**Directions:**
• A. Answer these from the GnuPG text below, marking each answer with the same numeral:
(i) Besides what encryption requires, what value is needed to decrypt a file?
(ii) What is the ID of the 2048-bit ELG-E key shown in the decryption session?
(iii) On which operating system does the key-pair section use GnuPG?
• B. Extend the GnuPG text below past its last sentence.

**Text section:**
• • • • •
Using a Private Key to Decrypt Data

Decrypting a file is almost as straight forward as encrypting one. You just need the additional passphrase value that was used during the creating of the private key. Naturally the command for decrypting files can also be used in a batch file; an example of which is ‘gpg –batch –no-tty –passphrase-fd 0 -o “$file.txt” -d $file‘. The following illustrates the manual decryption of a file.

---

[userx@blackbox ~]$ gpg –output secrets –decrypt encrypted_secrets

You need a passphrase to unlock the secret key for
user: “userx (Practice key for testing with, not to be used in production.) <userx@companyx.co.nz>”
2048-bit ELG-E key, ID 5BD870E6, created 2008-01-09 (main key ID F16BE872)

Enter passphrase: Enter your pass phrase here.

gpg: encrypted with 2048-bit ELG-E key, ID 5BD870E6, created 2008-01-09
“userx (Practice key for testing with, not to be used in production.) <userx@companyx.co.nz>”
[userx@blackbox ~]$

---

Creating, Exporting and Importing a Public / Private Key Pair

Creating a public/private key pair can be achieved using a number of tools. The keys can then be exported, imported and used in different applications as required by you security policy and process. In this section we will use GnuPG on Redhat Linux to create a key pair. You can do all of the following using an unprivileged user account.
• • • • •
**Exercise data:**
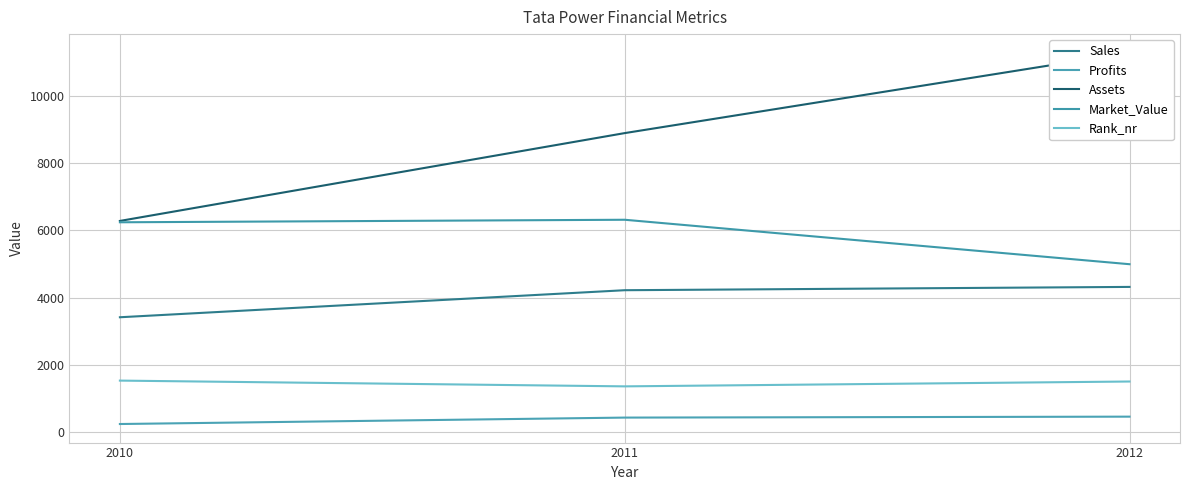

What are all the series names shown in the legend?

Sales, Profits, Assets, Market_Value, Rank_nr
• • • • •
**Answers by item:**
• A.
(i) The passphrase that was used when the private key was created.
(ii) 5BD870E6
(iii) Redhat Linux

• B.
Creating a Private Key

To create a private key you need to run ‘gpg –gen-key‘. If the gpg utility has not been used before on the account it may simply create the environment that it needs to run and exit. If so just issue the same command again to start generating the key. The following is a transcript of the process with the user’s keystrokes in red where they show up on the console.

Note that during this run the entropy on the system was not significant so the process halted at one point waiting for the system to get busy again so that it could generate more random data. The best way to do generate entropy is to simply open another session on the system and do something like browse man pages or use the network for something. Basically the random number generation part of the process relies on the random interactions of the system to generate a good standard of random data and make the generated key harder to attack.

Following generation of a new key you should always back it up, generate a revocation certificate and store them according to your security policy.

---

[userx@blackbox ~]$ gpg –gen-key
gpg (GnuPG) 1.4.5; Copyright (C) 2006 Free Software Foundation, Inc.
This program comes with ABSOLUTELY NO WARRANTY.
This is free software, and you are welcome to redistribute it
under certain conditions. See the file COPYING for details.

Please select what kind of key you want:
(1) DSA and Elgamal (default)
(2) DSA (sign only)
(5) RSA (sign only)
Your selection? 1
DSA keypair will have 1024 bits.
ELG-E keys may be between 1024 and 4096 bits long.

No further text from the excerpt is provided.